Bottom line and takeaways

Amgen’s first quarter reinforces the core truth of large-cap pharma: revenue growth can outpace earnings numerically when the cost of expansion—both in product development cadence and deal-related amortization—filters into the P&L. The earnings surprise narrative likely leans on non-GAAP adjustments unless GAAP items settle. For now, the stock narrative will hinge on progress in Horizon’s integration, the durability of the core product cycle, and the company’s ability to translate top-line momentum into sustainable profitability. If the sector keeps pace with Amgen’s growth, expect peers to highlight their own pipeline milestones and integration plans as a gauge for the next cycle of earnings reporting.

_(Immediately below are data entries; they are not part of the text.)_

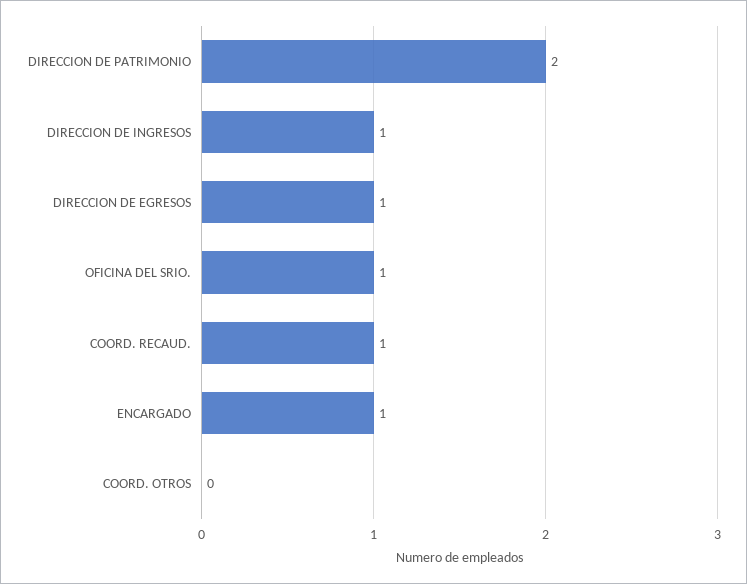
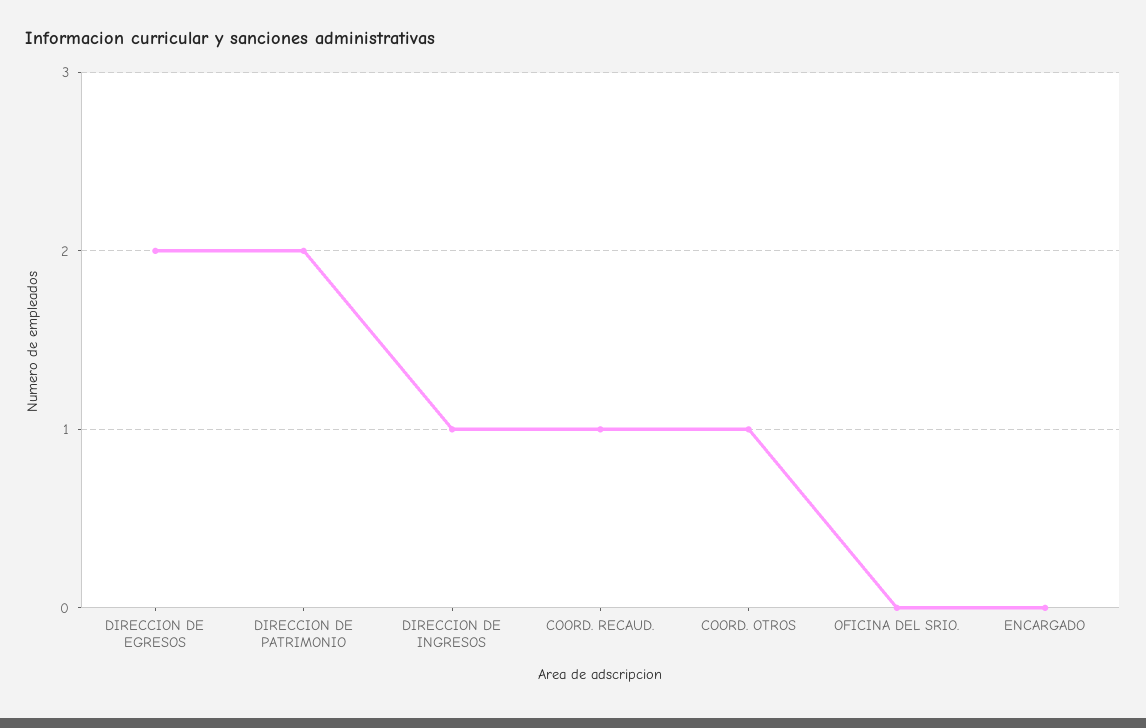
  {
    "DIRECCION DE PATRIMONIO": 2,
    "DIRECCION DE INGRESOS": 1,
-   "DIRECCION DE EGRESOS": 1,
+   "DIRECCION DE EGRESOS": 2,
-   "OFICINA DEL SRIO.": 1,
+   "OFICINA DEL SRIO.": 0,
    "COORD. RECAUD.": 1,
-   "ENCARGADO": 1,
+   "ENCARGADO": 0,
-   "COORD. OTROS": 0
+   "COORD. OTROS": 1
  }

Bottom line: AMGN’s horizon is bright, but the earnings horizon—measured in EPS consensus and earnings per share realized after one-time effects—still requires patience. The next quarterly update will be the proof point: will the revenue forecast become a path to improved margins, or will the one-time headwinds recede and leave a cleaner earnings story?

Note: This analysis reflects the public filing data and typical market dynamics around large pharma earnings. It blends the disclosed numbers with commentary on what investors and sector peers might infer from the quarter’s revenue strength and the Horizon integration costs.